Concrètement le SAS est censé orienter le patient soit vers les urgences, soit vers la médecine de ville, au sein d’un même territoire. Il s’agit de "fournir un conseil médical, proposer une téléconsultation, orienter vers une consultation de soin non programmé en ville, vers un service d’urgence ou déclencher l’intervention d’un SMUR ou d’un transport sanitaire", explique le ministère de la Santé.
Les urgentistes partagés sur le dispositif
Comme BFMTV l’expliquait en mai dernier, il existe d’ailleurs des outils pour permettre aux professionnels de visualiser des créneaux disponibles et de trouver une consultation de soins non programmés en journée.
"Vous avez d’abord un premier filtre, vous tombez sur un assistant de régulation médicale qui va déterminer la gravité et l'urgence de votre appel", explique le chef de service du Samu de Paris Frédéric Adnet, très favorable au dispositif.

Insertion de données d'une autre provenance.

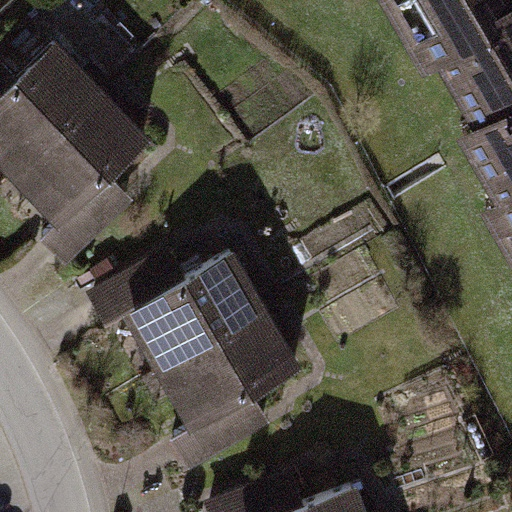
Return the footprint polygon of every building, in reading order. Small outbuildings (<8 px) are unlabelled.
[(476,92),(492,119),(511,107),(511,0),(395,0),(404,15),(416,8),(467,97),(476,92)] [(20,82),(0,60),(0,133),(29,165),(106,93),(60,44),(20,82)] [(70,267),(136,205),(112,180),(152,143),(106,93),(29,165),(76,214),(46,241),(70,267)] [(511,108),(476,129),(471,132),(476,139),(481,137),(492,156),(484,161),(511,210),(511,108)] [(186,278),(169,247),(91,291),(108,321),(143,302),(176,361),(267,309),(234,251),(186,278)] [(191,469),(269,425),(252,395),(300,368),(267,310),(176,361),(209,420),(174,439),(191,469)] [(305,505),(294,473),(209,503),(212,511),(366,511),(357,486),(305,505)]
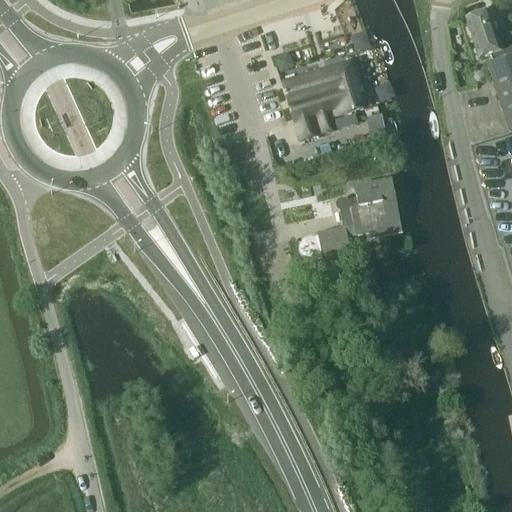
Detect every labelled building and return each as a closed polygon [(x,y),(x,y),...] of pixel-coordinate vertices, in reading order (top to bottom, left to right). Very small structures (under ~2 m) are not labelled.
[(489,15),(466,23),(479,61),(491,57),(493,65),(511,58),(511,49),(511,50),(505,35),(501,36),(496,38),(489,15)] [(511,58),(493,65),(487,67),(510,136),(511,134),(511,58)] [(345,117),(363,111),(349,67),(281,88),(299,144),(335,133),(331,121),(333,120),(345,117)] [(357,126),(354,114),(345,117),(333,120),(337,132),(356,127),(357,126)] [(372,133),(376,144),(385,141),(382,130),(372,133)] [(357,202),(347,204),(346,204),(345,205),(344,205),(343,206),(342,207),(341,208),(341,210),(341,211),(341,212),(341,214),(344,231),(318,236),(323,264),(350,258),(347,240),(393,230),(388,206),(395,205),(391,183),(355,190),(357,202)] [(293,301),(280,308),(288,322),(301,314),(293,301)] [(421,359),(410,362),(415,385),(426,383),(421,359)]
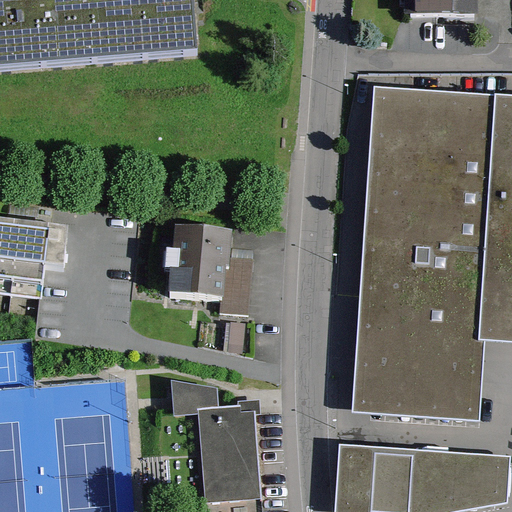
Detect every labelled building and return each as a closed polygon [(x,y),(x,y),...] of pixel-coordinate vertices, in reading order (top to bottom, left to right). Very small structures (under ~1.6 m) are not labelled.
[(0,72),(198,57),(193,0),(89,0),(0,7),(0,72)] [(488,22),(488,0),(417,0),(417,21),(488,22)] [(511,349),(511,101),(375,92),(352,421),(482,429),(486,348),(511,349)] [(67,251),(69,234),(0,226),(0,295),(43,300),(46,272),(64,274),(67,251)] [(239,237),(186,234),(182,299),(224,302),(223,316),(252,318),(256,264),(237,263),(239,237)] [(268,502),(260,410),(227,413),(225,393),(179,383),(182,421),(207,419),(215,506),(268,502)] [(483,511),(508,507),(511,462),(339,452),(336,511),(483,511)]
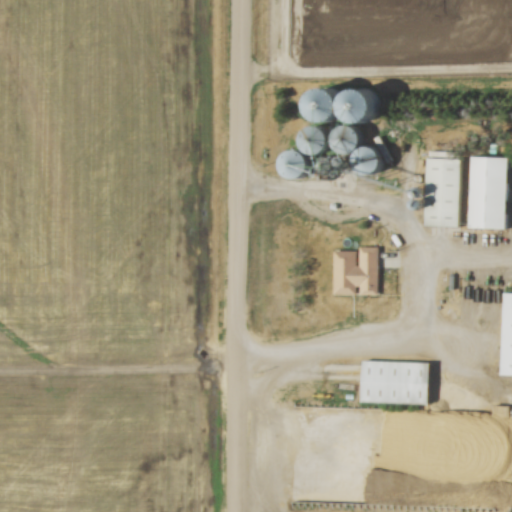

Si l’appel nécessite une aide médicale urgente, "on dépêchera des moyens rapides pour gérer votre urgence vitale. Si au contraire, votre appel relève d'une urgence programmée, voire d'un conseil médical, alors votre appel sera orienté vers des médecins libéraux et nous avons des opérateurs qui pourront prendre un rendez-vous chez un médecin ou un professionnel de santé pour répondre à votre demande".
Le chef de service de Samu de Paris, qui indique que 1.000 dossiers sont traités chaque jour à Paris, constate néanmoins des limites au système notamment en termes de recrutement, "un des freins au déploiement généralisé des SAS".
"Une des contraintes, c'est de pouvoir avoir assez de budget pour recruter du personnel (…) On ne va pas résoudre tous les problèmes des urgences grâce à ça mais on va arriver à mieux diriger les flux de patients", estime encore Frédéric Adnet.
Un optimisme que ne partage pas du tout Patrick Pelloux, pour qui le SAS ne permet pas de faire baisser de façon suffisante la fréquentation des urgences. "Sincèrement ça ne sert à rien", lâche-t-il. "L'idée-même est totalement utopique. (…) Une utopie qui pousse même le plus haut degré de l'État le président de la République à dire qu’en décembre il n’y aura plus personne aux urgences, mais c'est complètement illusoire", estime le président de l'Association des médecins urgentistes de France.
La menace d'une restauration des obligations de garde
Sylvaine Le Liboux, secrétaire générale des Généralistes-CSMF et basée à Valençay dans l'Indre où un SAS existe depuis fin 2021, ne se dit "pas contre le SAS, mais chaque territoire a ses spécificités et il faut laisser le temps à chaque territoire de s’organiser".
Au cours de son discours de politique générale, Gabriel Attal s'est même dit "prêt à aller plus loin", si aucun service d'accès aux soins ni de réponse satisfaisante n'étaient proposés dans des départements, en "restaurant des obligations de garde pour les médecins libéraux, en soirée ou le week-end, dans leurs cabinets, à l’hôpital ou en maisons de santé".
"C'est complètement contre-productif", répond Patrick Pelloux. Pour Sylvaine Le Liboux, secrétaire générale des Généralistes-CSMF, "il ne faut pas confondre continuité des soins en journée avec le SAS et permanence des soins ambulatoires le soir et le week-end". La généraliste craint que cette annonce ne "décourage les jeunes médecins" et ne voit "pas l’intérêt de rendre les gardes obligatoires" alors que selon elle le dispositif actuel permet de couvrir la plupart du territoire.
Selon l’Ordre des médecins, près de 40% des généralistes participaient à la permanence de soins ambulatoires en 2022. Une menace qui ne passe non plus auprès du syndicat l’UFML-S qui écrit dans un communiqué que "les médecins libéraux qui assurent les gardes le font sans repos compensateur".